Marian Paździoch, najbliższy sąsiad Ferdka Kiepskiego, nie był miłym, sympatycznym bohaterem, ale widzowie go polubili.

Przed laty miałem podobną sytuację. - wyjaśniał nam Ryszard Kotys. - W serialu „Popielec” reżyserowanym przez Ryszarda Bera grałem Walusia, bardzo nieprzyjemną postać. I po tej roli też odczuwałem wielką popularność i sympatię widzów. Sądzę, że być może ludzie lubią postacie, które nie są takie jednowymiarowe, nie są wprost dobre. Moim zdaniem dzieje się tak, bo może nie dowierzają, że ludzie bardzo dobrzy naprawdę żyją. Kiedyś jakiś student w pociągu powiedział mi, że rola Paździocha jest taka prawdziwa i wartościowa, bo my wszyscy jesteśmy tacy jak on.

Kiedyś Ryszard Kotys przy okazji nagrywania spektaklu Teatru Telewizji był pod czeską granicą, na naszym Zaolziu.
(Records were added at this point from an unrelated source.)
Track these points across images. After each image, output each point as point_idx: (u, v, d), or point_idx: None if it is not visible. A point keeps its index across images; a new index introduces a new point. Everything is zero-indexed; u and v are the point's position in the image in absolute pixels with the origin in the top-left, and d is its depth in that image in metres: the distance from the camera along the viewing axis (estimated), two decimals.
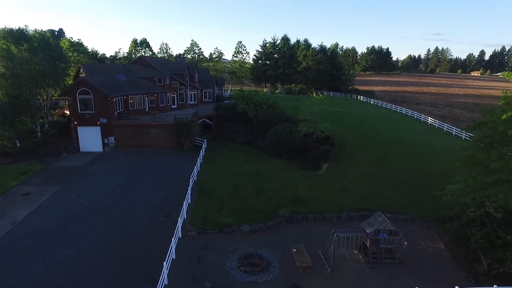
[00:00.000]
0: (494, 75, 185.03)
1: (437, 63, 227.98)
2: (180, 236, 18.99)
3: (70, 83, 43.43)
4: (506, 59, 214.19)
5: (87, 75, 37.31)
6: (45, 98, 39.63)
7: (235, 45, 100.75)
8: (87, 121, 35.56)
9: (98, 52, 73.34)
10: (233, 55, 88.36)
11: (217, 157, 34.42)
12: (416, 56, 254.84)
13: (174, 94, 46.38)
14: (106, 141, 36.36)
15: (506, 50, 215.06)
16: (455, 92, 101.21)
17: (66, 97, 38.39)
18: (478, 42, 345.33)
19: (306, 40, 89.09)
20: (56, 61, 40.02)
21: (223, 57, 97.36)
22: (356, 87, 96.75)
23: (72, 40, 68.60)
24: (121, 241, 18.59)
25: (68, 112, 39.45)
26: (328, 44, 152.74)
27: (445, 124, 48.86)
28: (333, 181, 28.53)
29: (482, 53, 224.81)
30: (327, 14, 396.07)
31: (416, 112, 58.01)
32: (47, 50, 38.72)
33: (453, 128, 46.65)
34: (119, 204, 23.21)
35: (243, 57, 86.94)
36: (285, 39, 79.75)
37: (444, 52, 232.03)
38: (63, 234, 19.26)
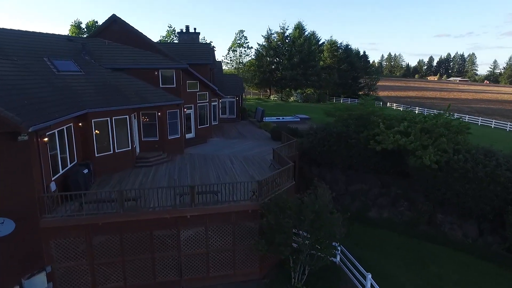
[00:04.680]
0: (448, 80, 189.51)
1: (390, 68, 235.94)
2: None
3: None
4: (452, 65, 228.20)
5: None
6: None
7: (234, 36, 74.27)
8: None
9: None
10: (230, 48, 61.97)
11: None
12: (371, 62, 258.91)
13: (191, 108, 20.61)
14: None
15: (451, 57, 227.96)
16: (487, 97, 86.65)
17: None
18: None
19: (314, 33, 65.19)
20: None
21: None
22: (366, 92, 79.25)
23: None
24: None
25: None
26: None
27: None
28: None
29: (431, 59, 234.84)
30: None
31: (508, 123, 38.84)
32: None
33: None
34: None
35: (245, 52, 61.42)
36: (300, 28, 56.57)
37: (397, 58, 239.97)
38: None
Wtedy poznał siłę serialu.

- Jak chcieli mnie przewieźć z planu na obiad, to musieliśmy okrążać miasteczko, bo wszyscy biegli do mnie – opowiadał aktor. - Oczywiście z wielką sympatią. Wtedy zobaczyłem co to dla tych ludzi znaczy ten serial.

Ryszard Kotys tłumaczył, że ludzie lubili graną przez niego w serialu postać, bo są tacy jak Paździoch.

- Wydaje mi się, że sukces całego serialu wynika z tego, że ludzie utożsamiają się z występującymi w nim postaciami – tłumaczył nam aktor. - Mają też poczucie, że są od nich lepsi, mądrzejsi. Mogą się z tego pośmiać. Jeżdżąc po Polsce z przedstawieniem „Andropauza” spotkałem się z takim odbiorem serialu, postaci Paździocha, że nawet sobie tego nie wyobrażałem. Nie myślałem, że traktują to tak serio. Ten serial cieszy się naprawdę ogromną popularnością, która nas aktorów dotyka. Co bywa czasem przekleństwem. A ta popularność wykracza poza granice kraju. Byłem w Kanadzie i okazało się, że tam mamy wiernych wielbicieli. Z podobnym zainteresowaniem spotkałem się w podczas wizyty w Hanowerze.

Ryszard Kotys zapewniał, że z wielką przyjemnością prowadził postać Paździocha.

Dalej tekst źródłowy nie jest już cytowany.